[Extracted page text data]
↓↓↓

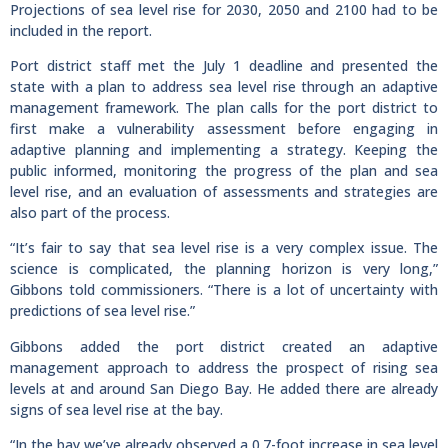
Projections of sea level rise for 2030, 2050 and 2100 had to be
included in the report.
Port district staff met the July 1 deadline and presented the
state with a plan to address sea level rise through an adaptive
management framework. The plan calls for the port district to
first make a vulnerability assessment before engaging in
adaptive planning and implementing a strategy. Keeping the
public informed, monitoring the progress of the plan and sea
level rise, and an evaluation of assessments and strategies are
also part of the process.
“It’s fair to say that sea level rise is a very complex issue. The
science is complicated, the planning horizon is very long,”
Gibbons told commissioners. “There is a lot of uncertainty with
predictions of sea level rise.”
Gibbons added the port district created an adaptive
management approach to address the prospect of rising sea
levels at and around San Diego Bay. He added there are already
signs of sea level rise at the bay.
“In the bay we’ve already observed a 0.7-foot increase in sea level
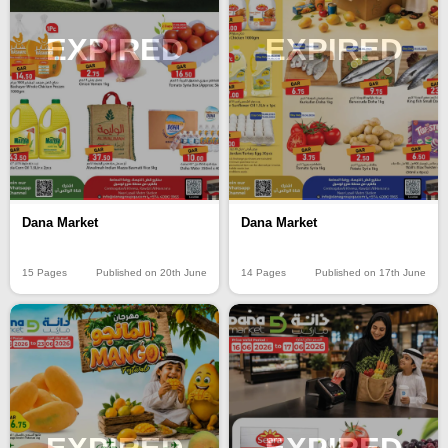
EXPIRED
EXPIRED
Dana Market
Dana Market
15 Pages
Published on 20th June
14 Pages
Published on 17th June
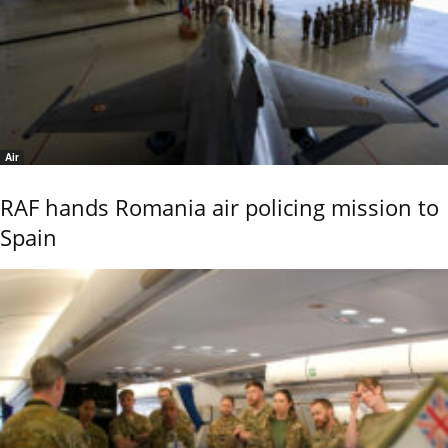
Air
RAF hands Romania air policing mission to
Spain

↑↑↑

(Prompt) Reproduce verbatim the lines from the beginning through the line that contains "signs of sea level rise at the bay.", including that line. Leave the pictures out.

(Solution to this problem)
Projections of sea level rise for 2030, 2050 and 2100 had to be
included in the report.
Port district staff met the July 1 deadline and presented the
state with a plan to address sea level rise through an adaptive
management framework. The plan calls for the port district to
first make a vulnerability assessment before engaging in
adaptive planning and implementing a strategy. Keeping the
public informed, monitoring the progress of the plan and sea
level rise, and an evaluation of assessments and strategies are
also part of the process.
“It’s fair to say that sea level rise is a very complex issue. The
science is complicated, the planning horizon is very long,”
Gibbons told commissioners. “There is a lot of uncertainty with
predictions of sea level rise.”
Gibbons added the port district created an adaptive
management approach to address the prospect of rising sea
levels at and around San Diego Bay. He added there are already
signs of sea level rise at the bay.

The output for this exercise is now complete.